In this embodiment, heating and pressurizing, and
Although the cooling and the pressure reduction are combined, only the volume change of the liquid crystal composition by the temperature control may be used. That is, it is possible to perform only temperature control such as heating when discharging an excess liquid crystal composition and cooling when suctioning the sealing material, and in this case, the manufacturing apparatus can be further simplified.

[0049]

As described above, according to the present invention, there is provided a method of manufacturing a liquid crystal display device capable of shortening the time required for injecting and sealing a liquid crystal composition into a liquid crystal cell. can do.

[Brief description of the drawings]

FIG. 1 is a diagram schematically showing an example of a liquid crystal display panel manufactured by a method of manufacturing a liquid crystal display device of the present invention.

FIG. 2 is a diagram schematically showing a configuration of a liquid crystal display device manufactured by a method of manufacturing a liquid crystal display device of the present invention.

FIGS. 3A to 3E are views for explaining a method for manufacturing a liquid crystal display device of the present invention.

FIG. 4 is a diagram schematically showing a configuration of a liquid crystal injection device applied to a method of manufacturing a liquid crystal display device of the present invention.

FIG. 5 is a diagram schematically showing a configuration of a liquid crystal sealing device applied to the method for manufacturing a liquid crystal display device of the present invention.

[Explanation of symbols]

 Reference Signs List 10: liquid crystal display panel 100: array substrate 106: sealing material 107: liquid crystal injection port 108: sealing material 200: counter substrate 300: liquid crystal composition 400: liquid crystal injection device 500: liquid crystal sealing device

Claims (3)

[Claims] 1. A step of forming a liquid crystal cell by bonding one substrate to another substrate with a sealing material applied except for a liquid crystal injection port, and injecting a liquid crystal composition into the liquid crystal cell from the liquid crystal injection port.

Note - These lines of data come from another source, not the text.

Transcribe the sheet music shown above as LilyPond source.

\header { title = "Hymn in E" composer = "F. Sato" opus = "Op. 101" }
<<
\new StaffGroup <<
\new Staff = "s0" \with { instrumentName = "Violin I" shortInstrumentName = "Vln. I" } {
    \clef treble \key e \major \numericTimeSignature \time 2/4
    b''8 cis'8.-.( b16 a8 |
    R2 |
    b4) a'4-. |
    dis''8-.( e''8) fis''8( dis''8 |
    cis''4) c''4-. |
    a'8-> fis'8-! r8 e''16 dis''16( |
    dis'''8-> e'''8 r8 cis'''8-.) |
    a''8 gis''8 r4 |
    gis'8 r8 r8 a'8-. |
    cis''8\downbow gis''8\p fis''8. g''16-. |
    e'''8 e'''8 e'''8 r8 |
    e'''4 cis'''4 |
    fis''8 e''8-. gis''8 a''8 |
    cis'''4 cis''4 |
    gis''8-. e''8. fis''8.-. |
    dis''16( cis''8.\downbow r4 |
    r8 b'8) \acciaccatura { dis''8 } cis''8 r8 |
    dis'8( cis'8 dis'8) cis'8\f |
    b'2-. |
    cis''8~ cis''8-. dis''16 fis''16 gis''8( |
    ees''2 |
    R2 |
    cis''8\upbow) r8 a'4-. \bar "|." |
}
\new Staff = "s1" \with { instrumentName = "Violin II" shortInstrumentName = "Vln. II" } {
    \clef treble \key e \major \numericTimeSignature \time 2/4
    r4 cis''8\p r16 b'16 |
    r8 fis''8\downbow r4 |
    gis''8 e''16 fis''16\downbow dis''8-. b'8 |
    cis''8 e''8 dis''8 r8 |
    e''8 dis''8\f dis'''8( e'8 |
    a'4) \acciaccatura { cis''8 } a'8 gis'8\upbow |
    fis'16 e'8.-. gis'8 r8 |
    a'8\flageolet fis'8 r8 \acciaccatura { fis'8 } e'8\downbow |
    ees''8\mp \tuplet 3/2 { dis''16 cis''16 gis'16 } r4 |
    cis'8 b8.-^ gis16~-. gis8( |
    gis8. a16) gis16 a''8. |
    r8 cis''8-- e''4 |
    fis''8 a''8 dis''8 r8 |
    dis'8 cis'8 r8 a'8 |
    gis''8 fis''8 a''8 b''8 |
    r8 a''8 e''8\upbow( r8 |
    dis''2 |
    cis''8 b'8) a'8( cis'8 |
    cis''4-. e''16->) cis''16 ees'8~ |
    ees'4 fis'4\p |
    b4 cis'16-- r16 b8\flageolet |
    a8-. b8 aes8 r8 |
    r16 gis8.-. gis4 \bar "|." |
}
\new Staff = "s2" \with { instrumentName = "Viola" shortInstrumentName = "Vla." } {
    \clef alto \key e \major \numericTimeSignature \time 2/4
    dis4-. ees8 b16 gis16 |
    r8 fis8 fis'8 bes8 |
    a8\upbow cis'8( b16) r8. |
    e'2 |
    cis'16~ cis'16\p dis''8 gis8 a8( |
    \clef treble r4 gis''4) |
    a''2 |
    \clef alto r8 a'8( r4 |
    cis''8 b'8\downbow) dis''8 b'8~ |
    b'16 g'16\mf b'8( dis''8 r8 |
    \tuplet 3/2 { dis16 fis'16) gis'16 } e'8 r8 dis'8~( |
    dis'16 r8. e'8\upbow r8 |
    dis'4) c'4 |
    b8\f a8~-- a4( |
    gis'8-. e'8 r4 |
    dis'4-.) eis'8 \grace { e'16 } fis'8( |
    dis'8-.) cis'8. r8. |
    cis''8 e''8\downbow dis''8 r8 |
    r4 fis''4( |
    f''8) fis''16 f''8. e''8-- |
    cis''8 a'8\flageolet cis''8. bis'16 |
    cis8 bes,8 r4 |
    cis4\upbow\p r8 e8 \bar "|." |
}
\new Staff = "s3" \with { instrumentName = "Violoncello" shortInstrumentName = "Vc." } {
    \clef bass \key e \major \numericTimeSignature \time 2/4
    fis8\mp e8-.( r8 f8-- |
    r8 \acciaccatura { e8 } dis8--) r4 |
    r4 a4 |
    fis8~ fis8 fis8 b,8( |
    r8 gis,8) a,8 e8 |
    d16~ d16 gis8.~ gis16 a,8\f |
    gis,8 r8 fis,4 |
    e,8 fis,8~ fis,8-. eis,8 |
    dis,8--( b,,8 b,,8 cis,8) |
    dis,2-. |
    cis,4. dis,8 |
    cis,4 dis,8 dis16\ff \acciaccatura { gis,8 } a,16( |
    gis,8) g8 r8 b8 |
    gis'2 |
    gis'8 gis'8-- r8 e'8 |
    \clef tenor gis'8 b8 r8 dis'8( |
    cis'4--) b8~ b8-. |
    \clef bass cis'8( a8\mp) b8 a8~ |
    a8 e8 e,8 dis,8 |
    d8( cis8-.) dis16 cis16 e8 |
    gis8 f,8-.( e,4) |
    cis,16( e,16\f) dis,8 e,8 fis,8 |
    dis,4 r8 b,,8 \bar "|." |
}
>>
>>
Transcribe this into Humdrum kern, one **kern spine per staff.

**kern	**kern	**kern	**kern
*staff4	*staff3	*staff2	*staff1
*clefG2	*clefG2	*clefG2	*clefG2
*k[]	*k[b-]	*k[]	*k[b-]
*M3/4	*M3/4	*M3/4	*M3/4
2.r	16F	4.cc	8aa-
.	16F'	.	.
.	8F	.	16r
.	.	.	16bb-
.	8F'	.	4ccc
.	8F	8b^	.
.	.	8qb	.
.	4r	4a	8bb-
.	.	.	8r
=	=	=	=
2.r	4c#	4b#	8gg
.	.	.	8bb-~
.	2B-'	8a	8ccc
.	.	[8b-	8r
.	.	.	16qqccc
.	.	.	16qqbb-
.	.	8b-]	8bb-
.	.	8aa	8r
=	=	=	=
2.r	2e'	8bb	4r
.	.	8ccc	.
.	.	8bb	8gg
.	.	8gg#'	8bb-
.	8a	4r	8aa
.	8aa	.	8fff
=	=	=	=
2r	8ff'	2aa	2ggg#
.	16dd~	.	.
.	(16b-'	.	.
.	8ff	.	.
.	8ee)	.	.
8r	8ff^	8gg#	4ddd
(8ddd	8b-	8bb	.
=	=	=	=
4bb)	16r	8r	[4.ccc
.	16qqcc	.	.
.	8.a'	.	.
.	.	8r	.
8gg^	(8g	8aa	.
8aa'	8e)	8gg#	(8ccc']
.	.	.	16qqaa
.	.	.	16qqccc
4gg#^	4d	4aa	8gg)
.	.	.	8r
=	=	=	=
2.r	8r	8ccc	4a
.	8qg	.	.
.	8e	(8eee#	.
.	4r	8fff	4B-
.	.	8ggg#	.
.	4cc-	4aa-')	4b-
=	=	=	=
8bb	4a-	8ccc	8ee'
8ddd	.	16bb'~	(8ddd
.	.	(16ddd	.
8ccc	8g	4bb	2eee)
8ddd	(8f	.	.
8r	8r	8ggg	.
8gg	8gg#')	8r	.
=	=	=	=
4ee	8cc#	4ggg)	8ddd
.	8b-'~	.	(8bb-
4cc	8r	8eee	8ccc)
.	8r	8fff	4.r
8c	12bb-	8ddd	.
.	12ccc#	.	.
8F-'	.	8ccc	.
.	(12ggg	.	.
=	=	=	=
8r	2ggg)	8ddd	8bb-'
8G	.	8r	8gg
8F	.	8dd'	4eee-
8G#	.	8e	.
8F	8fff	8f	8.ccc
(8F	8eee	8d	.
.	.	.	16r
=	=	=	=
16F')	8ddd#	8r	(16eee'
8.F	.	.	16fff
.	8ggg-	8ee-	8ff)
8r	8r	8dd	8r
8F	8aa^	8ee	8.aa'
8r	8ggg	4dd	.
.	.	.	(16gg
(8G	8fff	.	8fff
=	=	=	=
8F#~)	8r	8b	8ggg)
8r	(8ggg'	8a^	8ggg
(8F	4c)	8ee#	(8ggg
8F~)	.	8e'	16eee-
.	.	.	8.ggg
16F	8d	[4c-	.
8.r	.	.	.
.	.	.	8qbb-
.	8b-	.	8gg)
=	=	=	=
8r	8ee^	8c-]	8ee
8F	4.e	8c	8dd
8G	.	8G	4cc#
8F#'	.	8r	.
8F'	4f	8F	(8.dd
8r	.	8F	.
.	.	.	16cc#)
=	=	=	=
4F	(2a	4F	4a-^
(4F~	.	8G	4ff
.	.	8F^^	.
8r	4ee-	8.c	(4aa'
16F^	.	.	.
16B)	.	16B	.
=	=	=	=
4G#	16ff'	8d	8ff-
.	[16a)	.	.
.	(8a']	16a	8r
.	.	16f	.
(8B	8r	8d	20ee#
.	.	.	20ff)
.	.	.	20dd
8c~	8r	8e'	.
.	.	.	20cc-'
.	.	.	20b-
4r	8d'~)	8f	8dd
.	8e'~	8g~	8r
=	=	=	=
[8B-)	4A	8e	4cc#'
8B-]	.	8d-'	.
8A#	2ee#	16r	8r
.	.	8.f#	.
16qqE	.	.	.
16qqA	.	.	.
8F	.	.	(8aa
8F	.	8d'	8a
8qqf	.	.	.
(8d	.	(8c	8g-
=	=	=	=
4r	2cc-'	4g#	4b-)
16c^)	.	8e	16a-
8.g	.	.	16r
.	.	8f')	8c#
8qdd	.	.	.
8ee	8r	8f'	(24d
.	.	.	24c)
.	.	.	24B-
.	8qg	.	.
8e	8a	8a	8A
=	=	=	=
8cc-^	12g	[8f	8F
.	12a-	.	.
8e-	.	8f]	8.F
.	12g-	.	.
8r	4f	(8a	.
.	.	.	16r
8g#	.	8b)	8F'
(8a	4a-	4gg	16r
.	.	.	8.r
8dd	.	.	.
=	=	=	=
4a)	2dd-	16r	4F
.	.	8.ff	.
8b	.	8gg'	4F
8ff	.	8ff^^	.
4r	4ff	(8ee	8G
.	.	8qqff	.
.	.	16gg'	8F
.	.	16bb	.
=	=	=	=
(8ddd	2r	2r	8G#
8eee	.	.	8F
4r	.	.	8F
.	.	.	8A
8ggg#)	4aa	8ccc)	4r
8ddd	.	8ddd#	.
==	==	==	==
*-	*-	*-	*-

In a method for manufacturing a liquid crystal display device, comprising the steps of: disposing a sealing material in a liquid crystal injection port to seal the liquid crystal display; and in the injection step, heating the liquid crystal cell and discharging the liquid crystal composition from the liquid crystal injection port. A method of manufacturing a liquid crystal display device. 2. A step of forming a liquid crystal cell by bonding one substrate to the other substrate with a sealing material applied except for a liquid crystal injection port, and injecting a liquid crystal composition into the liquid crystal cell from the liquid crystal injection port. In a method for manufacturing a liquid crystal display device, comprising: a step of disposing a sealing agent in a liquid crystal injection port to seal the liquid crystal display; And cooling the liquid crystal cell and sucking the sealing material into the liquid crystal cell. 3. A step of forming a liquid crystal cell by bonding one substrate to another substrate with a sealing material applied except for a liquid crystal injection port, and injecting a liquid crystal composition into the liquid crystal cell from the liquid crystal injection port. Heating the liquid crystal cell into which the liquid crystal composition has been injected while maintaining the pressure, and discharging the liquid crystal composition until the liquid crystal composition in the liquid crystal cell reaches a predetermined amount; and sealing the liquid crystal injection port. A method for manufacturing a liquid crystal display device, comprising: a step of sealing with a material; a step of cooling the liquid crystal cell to suck the sealing material into the liquid crystal cell; and a step of curing the sealing material.